Her geçen gün hayatımızı kolaylaştıran nice buluşlara şahit oluyoruz. Bilhassa teknoloji alanında baş döndürücü gelişmeler yaşanıyor. Dünya, hızla küçücük bir köye dönüşüyor, mesafeler aradan kalkıyor. İstediğimiz anda bir tuşa dokunarak dünyanın öbür ucundaki insanlara ulaşabiliyor, onlarla görüşebiliyoruz. Ancak ne hazindir ki zaman zaman kendimizi, birbirimizi, en yakınımızdakileri ihmal ediyoruz. Kendimiz dışındaki insanları ve onların problemlerini gün geçtikçe umursamaz oluyoruz.
Milyonların yaşadığı şehirlerde sevinci, üzüntüyü, varlığı, yokluğu bireysel olarak yaşamaya doğru savruluyoruz. Onlarca hatta yüzlerce kişiyle aynı binayı paylaşıyoruz, aynı çatı altında yaşıyoruz ama her geçen gün yalnızlaşıyoruz. Belki gün geçtikçe hanelerimiz genişliyor ama bir o kadar da gönüllerimiz daralıyor. Günümüzde gözbebeği evlatlarının yolunu bekleyen, yalnızlığa terk edilmiş nice anne-babalarımız var. Halinin hatırının sorulmasını bekleyen, unutulmaya yüz tutmuş nice akrabalarımız var.
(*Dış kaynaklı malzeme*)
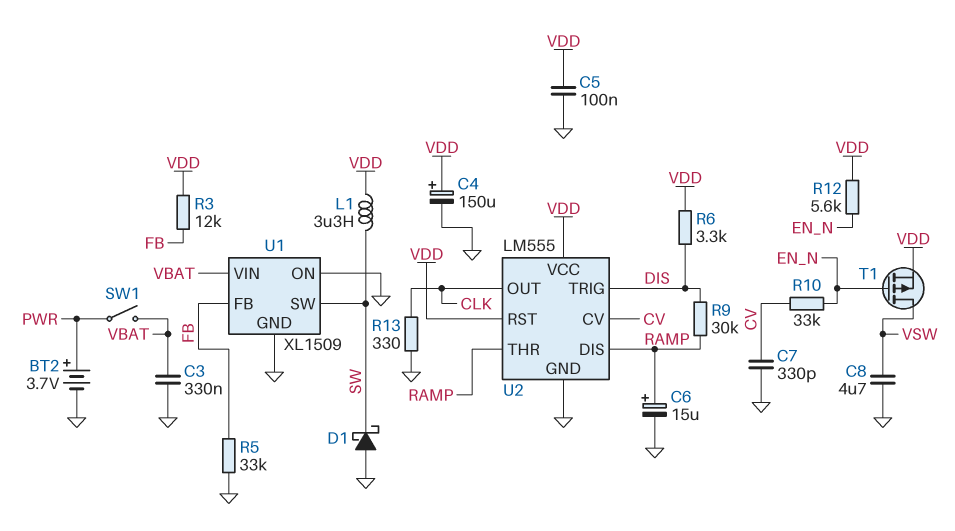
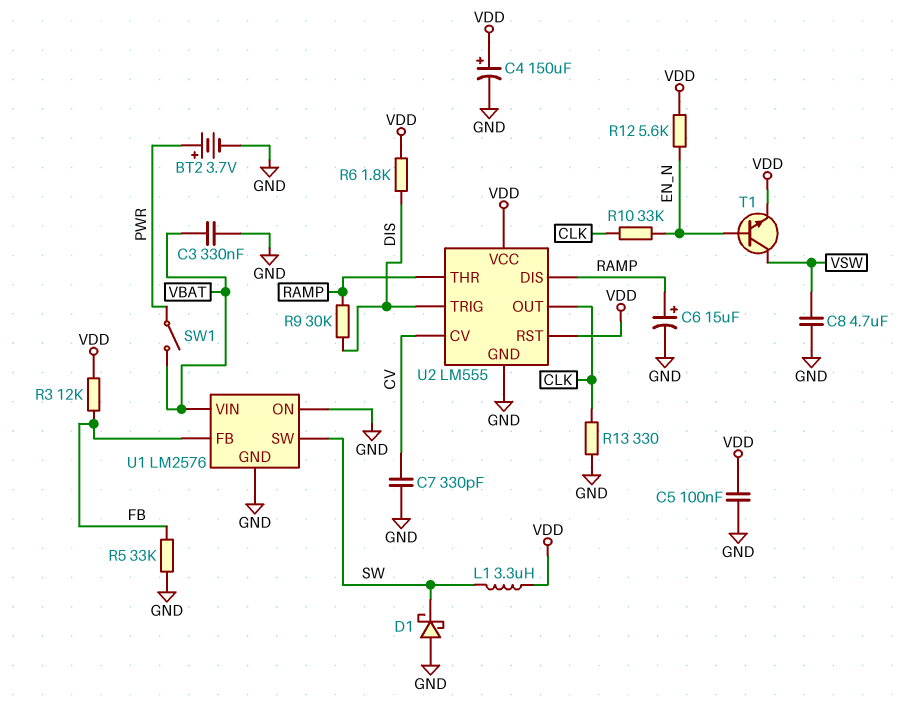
R6: 3.3k (DIS, VDD) -> 1.8k (DIS, VDD)
R10: 33k (CV, EN_N) -> 33k (CLK, EN_N)
T1: PMOS (G EN_N, D VSW, S VDD) -> NPN (B EN_N, C VSW, E VDD)
U1: XL1509 -> LM2576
Bir nebze olsun dertlerinin paylaşılmasını, gönüllerinin alınmasını bekleyen nice mahzun, garip, boynu bükük yakınlarımız var. Bir selama, içten bir tebessüme, samimiyet ve muhabbete muhtaç nice komşularımız var.
Geliniz, cennete girebilme vesilesi olan sıla-i rahmi ihmal etmeyelim. Anne-babamızın gönlünü yapalım. Eş ve evladımızla, yakın uzak akrabamızla, komşularımızla ilişkilerimizi canlı tutalım. Ve kendimize şu soruları soralım: Biz yaşayıp örnek olmazsak, çocuklarımız kimden öğrenecek büyüklere hürmet ve hizmet etmenin güzelliğini? Yavrularımız nereden bilecek akrabayla yaşanınca sevinçlerin çoğaldığını, keder ve üzüntülerin paylaşıldıkça azaldığını?